**Task item:** In the records below, pick out all lines containing the word "right".

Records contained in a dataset
>>>

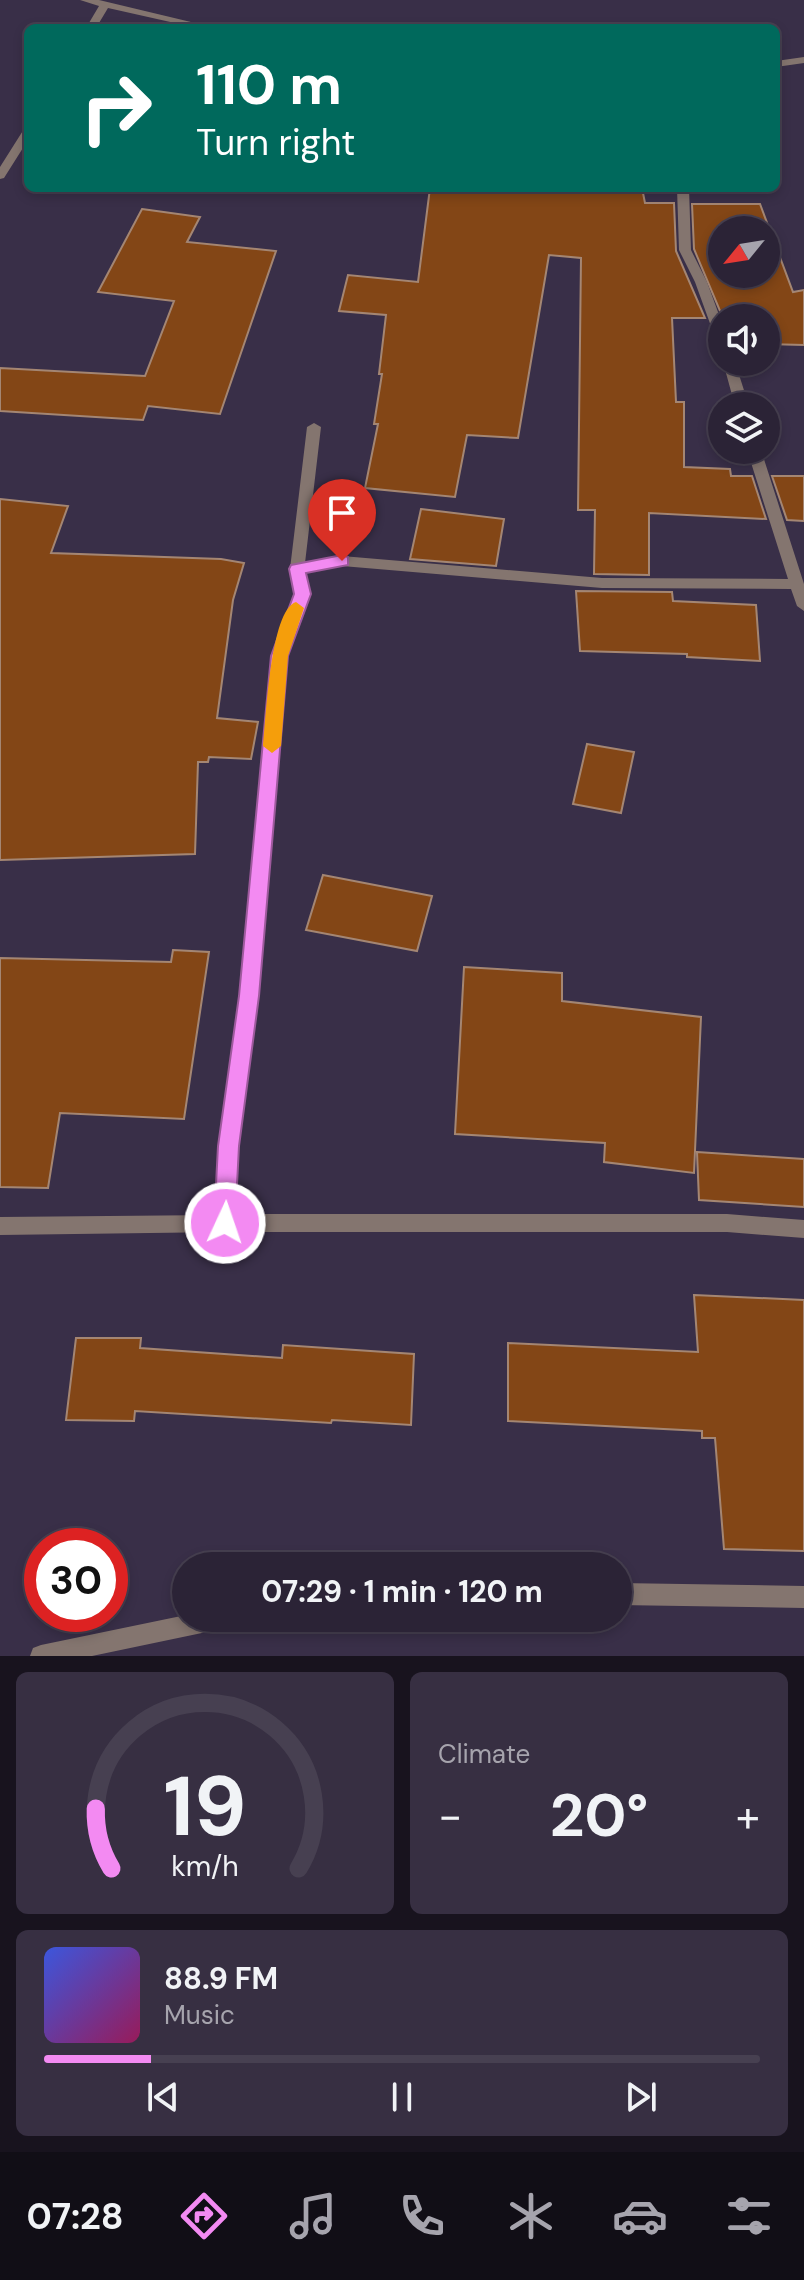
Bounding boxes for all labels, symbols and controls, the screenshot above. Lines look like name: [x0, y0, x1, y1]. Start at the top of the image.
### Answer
text: 110 m: [196, 48, 342, 121]
icon: right: [64, 56, 168, 160]
text: Turn right: [196, 119, 355, 166]
north arrow: [708, 216, 780, 288]
map controls: [708, 216, 780, 464]
button: sound: [708, 304, 780, 376]
button: layers: [708, 392, 780, 464]
pin: [308, 479, 376, 561]
icon: arrive: [320, 491, 364, 535]
position arrow: [183, 1181, 267, 1265]
speed limit sign: 30: [24, 1528, 128, 1632]
text: 07:29 · 1 min · 120 m: [261, 1572, 543, 1611]
text: Climate: [438, 1737, 530, 1771]
text: 19: [163, 1752, 247, 1861]
text: 20°: [550, 1776, 648, 1855]
text: −: [438, 1787, 462, 1845]
text: +: [736, 1787, 760, 1845]
text: km/h: [171, 1848, 239, 1885]
text: 88.9 FM: [164, 1959, 278, 1998]
text: Music: [164, 1998, 235, 2032]
icon: previous: [141, 2075, 185, 2119]
icon: pause: [380, 2075, 424, 2119]
icon: next: [619, 2075, 663, 2119]
icon: directions: [176, 2188, 232, 2244]
icon: music: [285, 2188, 341, 2244]
icon: phone: [394, 2188, 450, 2244]
icon: climate: [503, 2188, 559, 2244]
icon: car: [612, 2188, 668, 2244]
icon: filters: [721, 2188, 777, 2244]
text: 07:28: [27, 2193, 123, 2240]

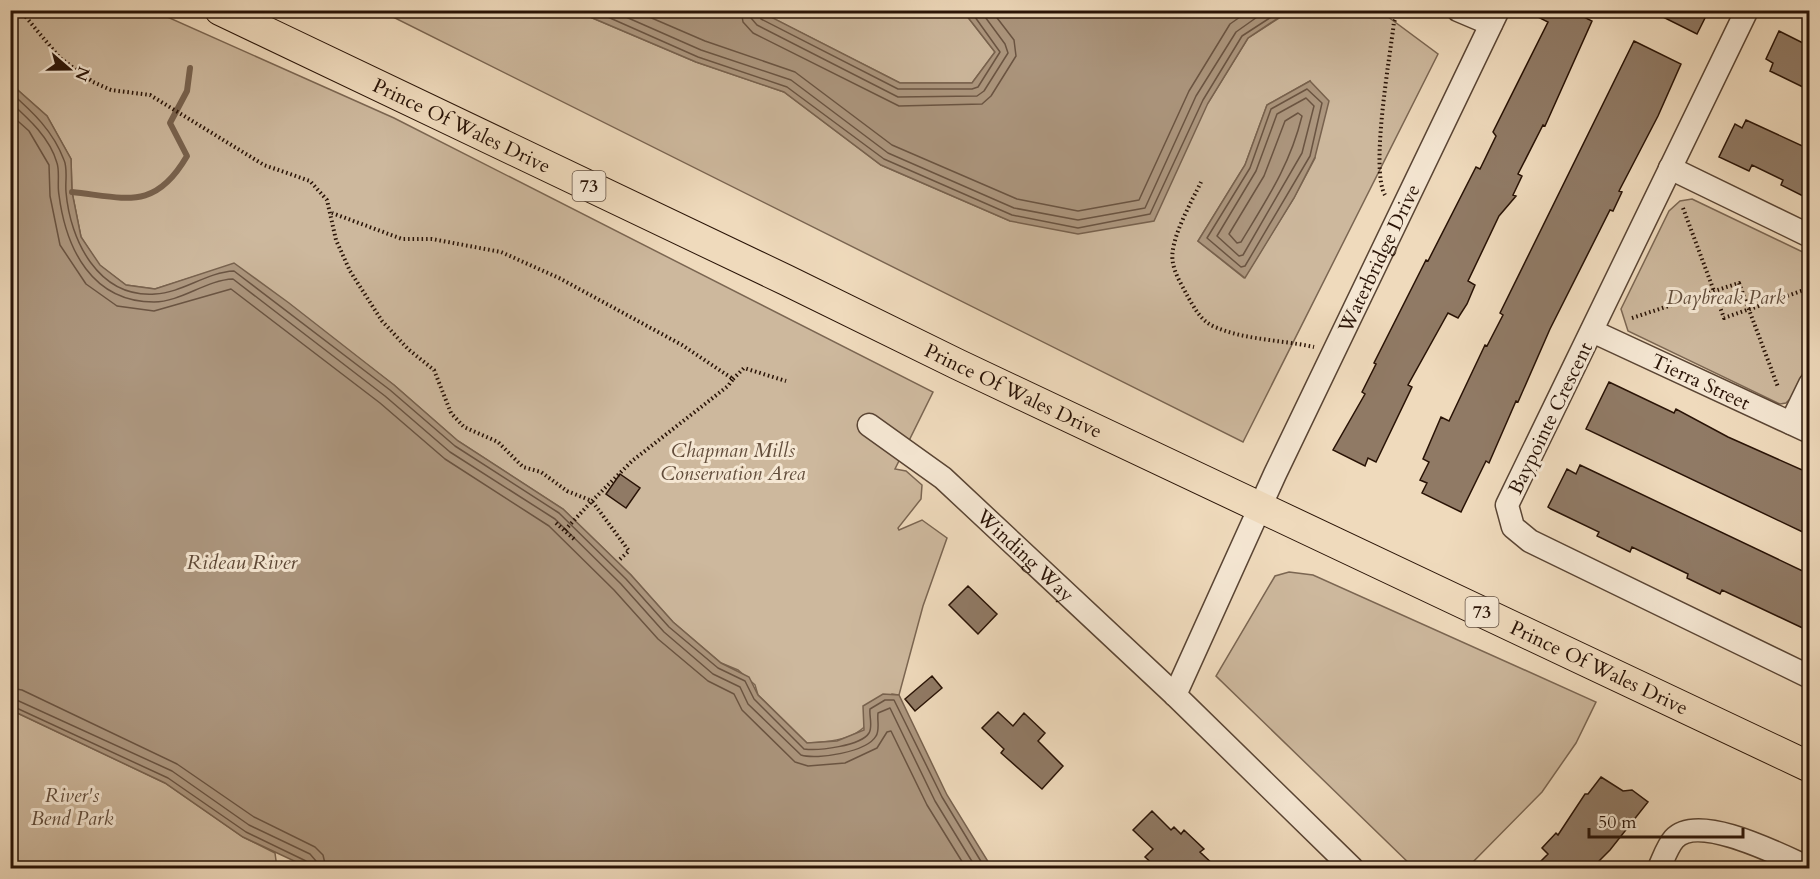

<<<

**Output for this task:**
icon: right: [64, 56, 168, 160]
text: Turn right: [196, 119, 355, 166]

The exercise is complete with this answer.